**EXERCISE DIRECTIONS:** An image-free, exact copy of the records below is required.

**SOURCE MATERIAL:**
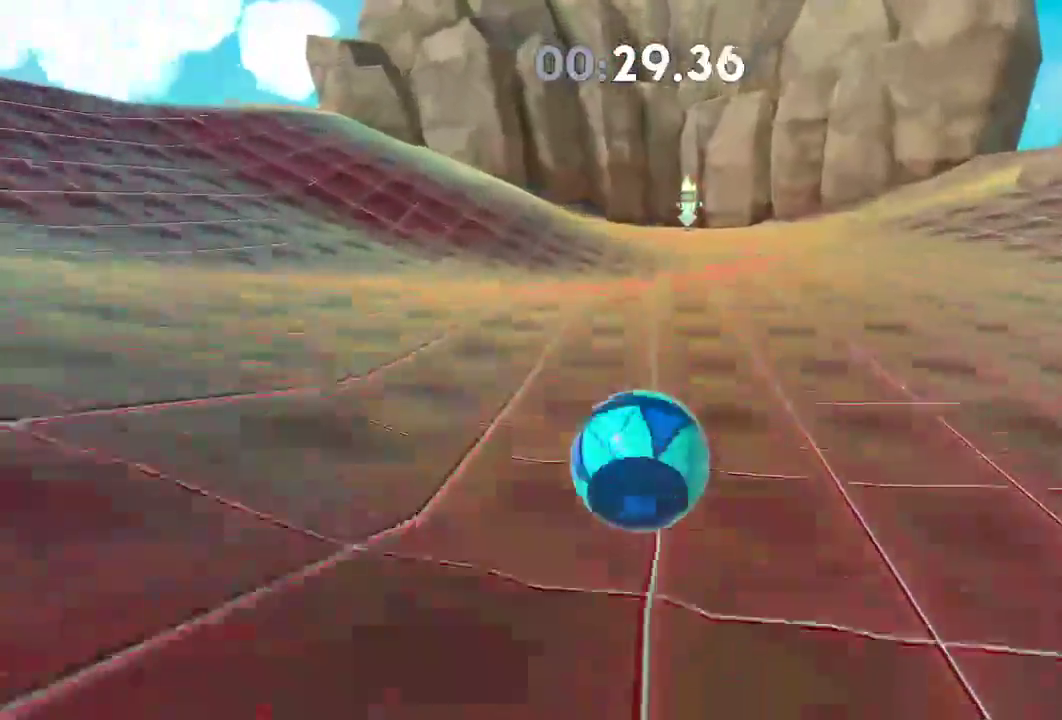
{"buttons": [], "left_stick": "up-right", "right_stick": "center", "events": []}
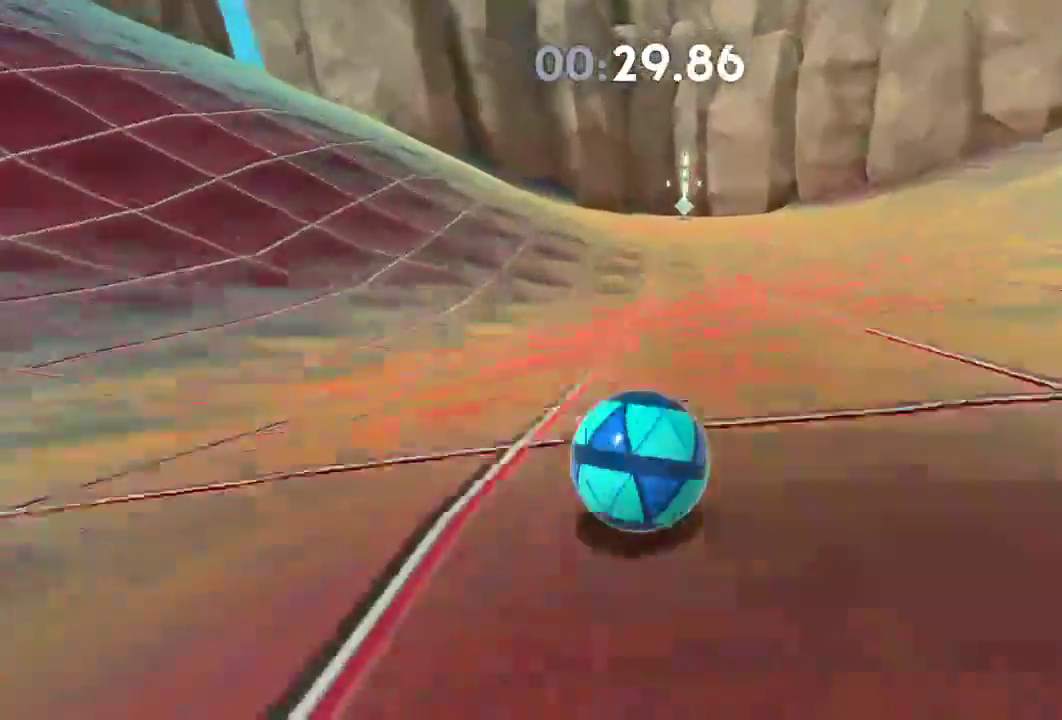
{"buttons": [], "left_stick": "up-right", "right_stick": "center", "events": []}
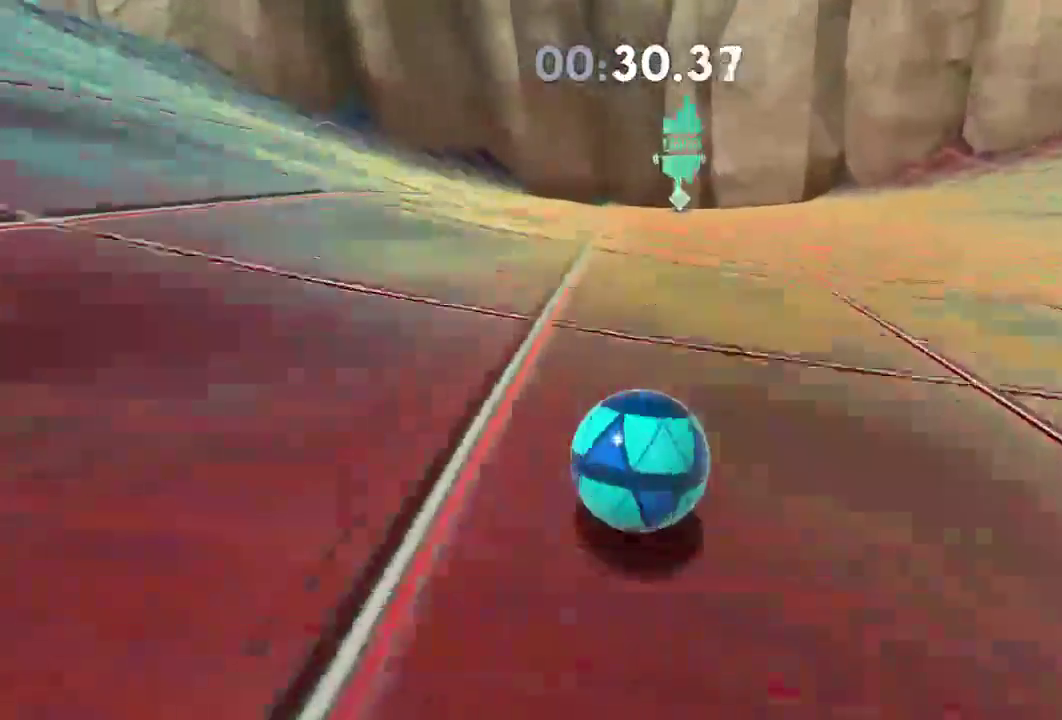
{"buttons": [], "left_stick": "up-left", "right_stick": "center", "events": [[317, "left_stick", "up-left"]]}
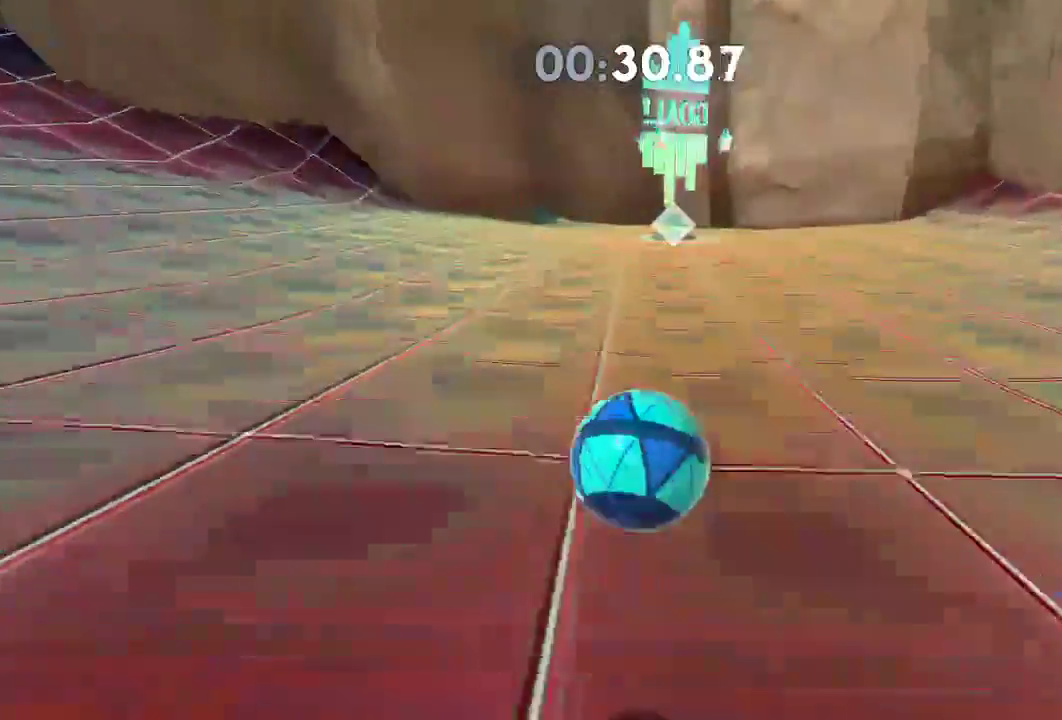
{"buttons": [], "left_stick": "up-left", "right_stick": "center", "events": []}
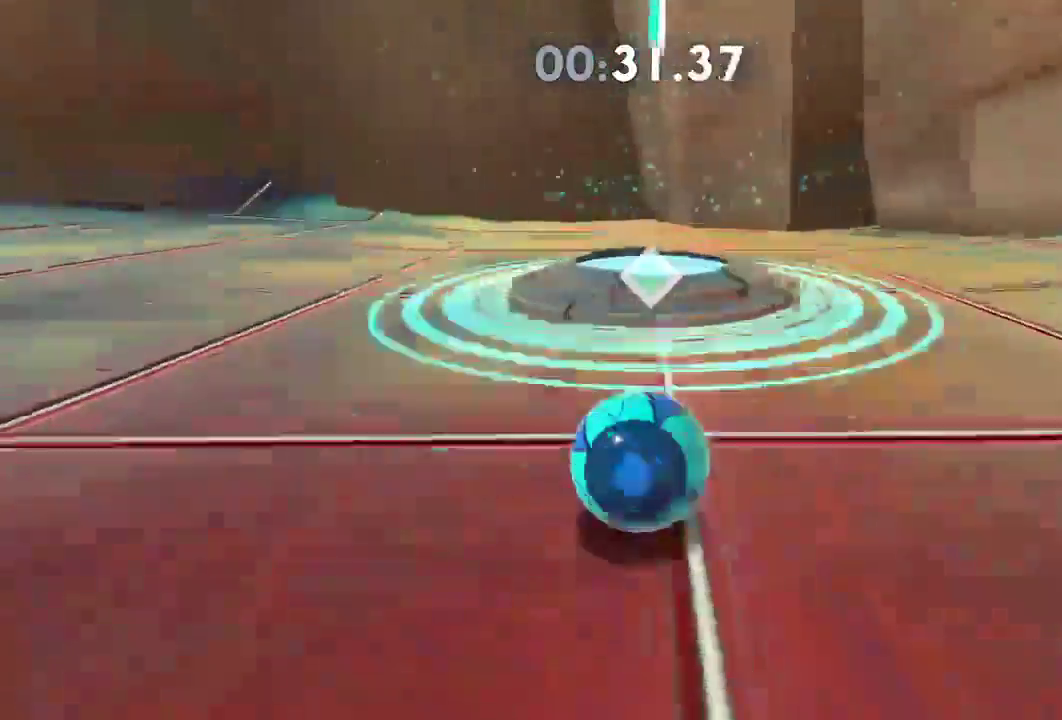
{"buttons": [], "left_stick": "center", "right_stick": "center", "events": [[67, "DPAD_RIGHT", "down"], [133, "left_stick", "center"], [183, "DPAD_RIGHT", "up"], [367, "A", "down"], [450, "A", "up"]]}
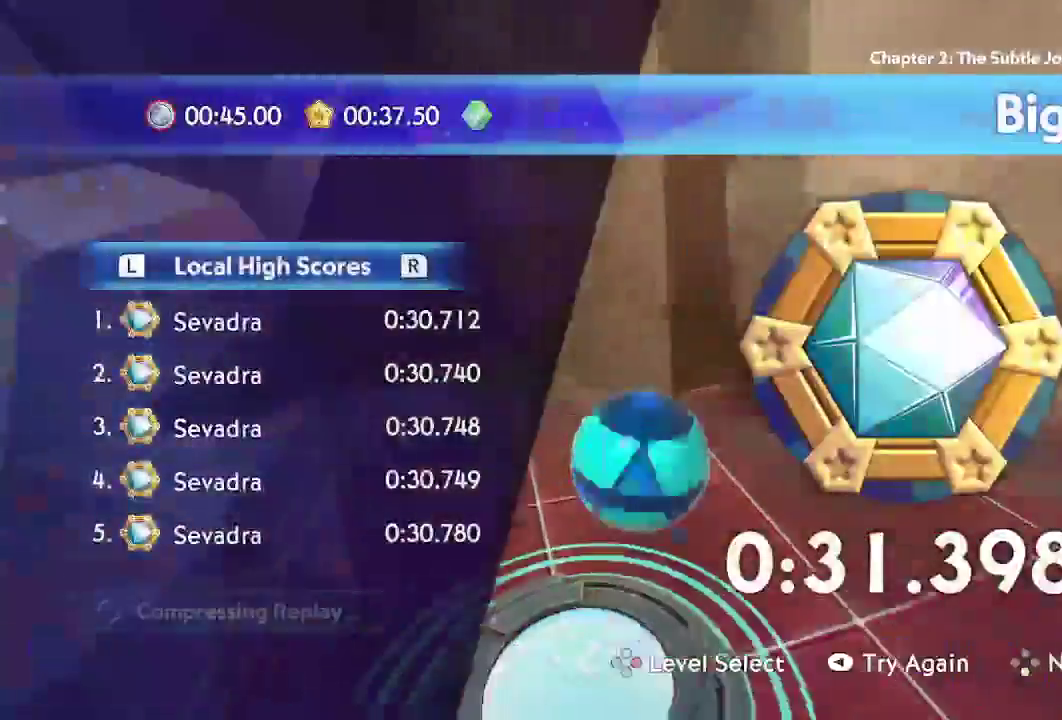
{"buttons": [], "left_stick": "center", "right_stick": "center", "events": [[17, "A", "down"], [100, "A", "up"], [167, "A", "down"], [217, "A", "up"], [301, "A", "down"], [367, "A", "up"], [434, "A", "down"], [501, "A", "up"]]}
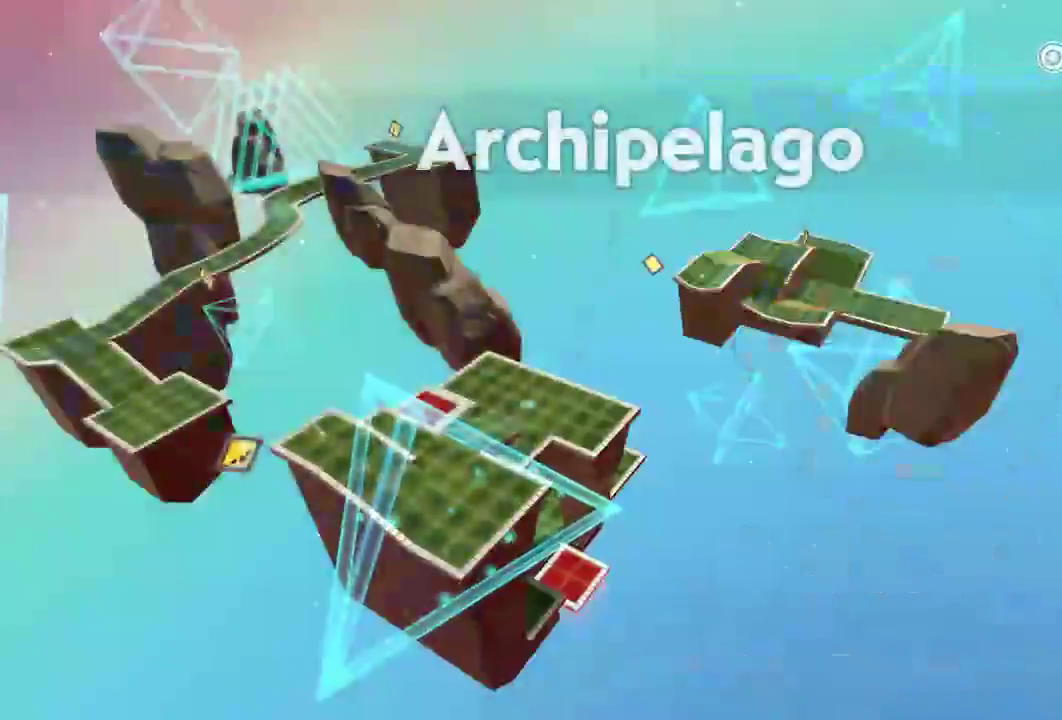
{"buttons": ["A"], "left_stick": "up", "right_stick": "center", "events": [[67, "A", "down"], [133, "A", "up"], [217, "A", "down"], [233, "A", "up"], [333, "A", "down"], [384, "A", "up"], [417, "left_stick", "up"], [434, "A", "down"]]}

**RESPONSE TO THE TASK:**
{"buttons": [], "left_stick": "up-right", "right_stick": "center", "events": []}
{"buttons": [], "left_stick": "up-right", "right_stick": "center", "events": []}
{"buttons": [], "left_stick": "up-left", "right_stick": "center", "events": [[317, "left_stick", "up-left"]]}
{"buttons": [], "left_stick": "up-left", "right_stick": "center", "events": []}
{"buttons": [], "left_stick": "center", "right_stick": "center", "events": [[67, "DPAD_RIGHT", "down"], [133, "left_stick", "center"], [183, "DPAD_RIGHT", "up"], [367, "A", "down"], [450, "A", "up"]]}
{"buttons": [], "left_stick": "center", "right_stick": "center", "events": [[17, "A", "down"], [100, "A", "up"], [167, "A", "down"], [217, "A", "up"], [301, "A", "down"], [367, "A", "up"], [434, "A", "down"], [501, "A", "up"]]}
{"buttons": ["A"], "left_stick": "up", "right_stick": "center", "events": [[67, "A", "down"], [133, "A", "up"], [217, "A", "down"], [233, "A", "up"], [333, "A", "down"], [384, "A", "up"], [417, "left_stick", "up"], [434, "A", "down"]]}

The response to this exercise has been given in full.